◆ Work instruction: Only the text of the records, copied exactly, is wanted; no pictures.

---+---

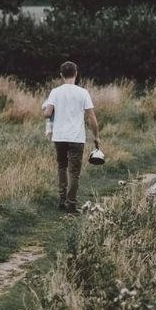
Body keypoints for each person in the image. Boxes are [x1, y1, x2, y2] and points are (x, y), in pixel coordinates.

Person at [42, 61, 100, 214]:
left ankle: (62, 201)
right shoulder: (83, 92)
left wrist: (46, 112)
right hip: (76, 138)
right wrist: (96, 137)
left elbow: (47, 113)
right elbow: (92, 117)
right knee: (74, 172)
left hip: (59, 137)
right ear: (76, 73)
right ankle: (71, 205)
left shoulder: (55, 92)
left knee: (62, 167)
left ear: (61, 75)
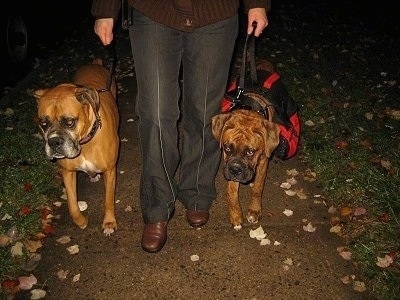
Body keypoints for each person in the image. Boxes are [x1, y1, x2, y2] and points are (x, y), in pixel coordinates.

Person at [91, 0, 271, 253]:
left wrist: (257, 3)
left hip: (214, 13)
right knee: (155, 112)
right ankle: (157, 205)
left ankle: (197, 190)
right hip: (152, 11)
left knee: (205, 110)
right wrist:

---+---

◆ Response to the task:
Body keypoints for each person in the image. Boxes are [x1, y1, x2, y2] and points are (x, y), in pixel coordinates.

Person at [42, 61, 100, 214]:
left ankle: (62, 201)
right shoulder: (83, 92)
left wrist: (46, 112)
right hip: (76, 138)
right wrist: (96, 137)
left elbow: (47, 113)
right elbow: (92, 117)
right knee: (74, 172)
left hip: (59, 137)
right ear: (76, 73)
right ankle: (71, 205)
left shoulder: (55, 92)
left knee: (62, 167)
left ear: (61, 75)
Body keypoints for each person in the image. Boxes are [x1, y1, x2, y2] and points are (x, y), in pixel coordinates.

Person at [91, 0, 271, 253]:
left wrist: (257, 3)
left hip: (214, 13)
right knee: (155, 112)
right ankle: (157, 205)
left ankle: (197, 190)
right hip: (152, 11)
left knee: (205, 110)
right wrist:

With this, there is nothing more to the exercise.